* Required action
Show the lines below that contain the string "common".

Source records section start

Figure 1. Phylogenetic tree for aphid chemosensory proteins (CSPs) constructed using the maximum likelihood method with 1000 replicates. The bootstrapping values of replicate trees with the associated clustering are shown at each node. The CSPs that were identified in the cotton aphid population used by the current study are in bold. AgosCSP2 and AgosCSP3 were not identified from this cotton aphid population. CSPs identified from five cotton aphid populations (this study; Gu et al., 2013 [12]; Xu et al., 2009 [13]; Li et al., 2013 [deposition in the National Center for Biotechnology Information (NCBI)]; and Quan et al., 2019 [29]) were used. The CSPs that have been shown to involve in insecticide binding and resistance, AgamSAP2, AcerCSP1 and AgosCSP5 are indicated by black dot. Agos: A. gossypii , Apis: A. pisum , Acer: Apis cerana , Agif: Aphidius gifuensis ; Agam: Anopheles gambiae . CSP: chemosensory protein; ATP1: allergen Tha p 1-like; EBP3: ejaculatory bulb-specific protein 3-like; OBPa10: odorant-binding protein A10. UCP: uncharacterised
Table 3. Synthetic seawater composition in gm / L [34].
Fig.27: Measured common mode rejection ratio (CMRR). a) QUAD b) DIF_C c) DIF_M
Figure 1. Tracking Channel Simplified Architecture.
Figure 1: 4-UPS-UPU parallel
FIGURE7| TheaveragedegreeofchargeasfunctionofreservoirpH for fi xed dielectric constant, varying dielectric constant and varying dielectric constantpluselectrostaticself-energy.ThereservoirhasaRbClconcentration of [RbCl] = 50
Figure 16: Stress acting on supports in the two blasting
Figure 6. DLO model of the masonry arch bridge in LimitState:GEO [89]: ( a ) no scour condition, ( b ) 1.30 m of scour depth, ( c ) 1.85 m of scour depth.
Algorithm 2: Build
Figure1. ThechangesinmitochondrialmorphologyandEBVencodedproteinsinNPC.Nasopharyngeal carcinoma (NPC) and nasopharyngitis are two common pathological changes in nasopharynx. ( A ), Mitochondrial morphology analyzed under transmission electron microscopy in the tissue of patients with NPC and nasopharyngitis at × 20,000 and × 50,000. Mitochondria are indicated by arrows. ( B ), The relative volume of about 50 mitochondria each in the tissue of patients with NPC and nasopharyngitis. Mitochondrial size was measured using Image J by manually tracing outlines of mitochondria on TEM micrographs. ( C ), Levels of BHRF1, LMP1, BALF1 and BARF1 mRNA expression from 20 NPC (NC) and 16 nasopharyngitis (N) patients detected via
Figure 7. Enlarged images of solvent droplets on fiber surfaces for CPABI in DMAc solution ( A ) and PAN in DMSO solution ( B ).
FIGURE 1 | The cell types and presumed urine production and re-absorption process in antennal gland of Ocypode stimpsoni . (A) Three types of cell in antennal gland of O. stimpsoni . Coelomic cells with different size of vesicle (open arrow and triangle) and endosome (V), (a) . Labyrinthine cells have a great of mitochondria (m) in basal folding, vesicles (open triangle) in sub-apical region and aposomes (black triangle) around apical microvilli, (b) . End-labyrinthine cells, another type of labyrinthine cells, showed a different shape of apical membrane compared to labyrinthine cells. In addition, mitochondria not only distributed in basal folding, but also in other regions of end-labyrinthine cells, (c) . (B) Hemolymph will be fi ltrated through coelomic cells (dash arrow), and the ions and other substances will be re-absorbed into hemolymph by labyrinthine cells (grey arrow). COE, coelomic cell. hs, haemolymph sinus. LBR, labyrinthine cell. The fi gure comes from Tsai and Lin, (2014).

Source records section end

* Answer
Fig.27: Measured common mode rejection ratio (CMRR). a) QUAD b) DIF_C c) DIF_M
Figure1. ThechangesinmitochondrialmorphologyandEBVencodedproteinsinNPC.Nasopharyngeal carcinoma (NPC) and nasopharyngitis are two common pathological changes in nasopharynx. ( A ), Mitochondrial morphology analyzed under transmission electron microscopy in the tissue of patients with NPC and nasopharyngitis at × 20,000 and × 50,000. Mitochondria are indicated by arrows. ( B ), The relative volume of about 50 mitochondria each in the tissue of patients with NPC and nasopharyngitis. Mitochondrial size was measured using Image J by manually tracing outlines of mitochondria on TEM micrographs. ( C ), Levels of BHRF1, LMP1, BALF1 and BARF1 mRNA expression from 20 NPC (NC) and 16 nasopharyngitis (N) patients detected via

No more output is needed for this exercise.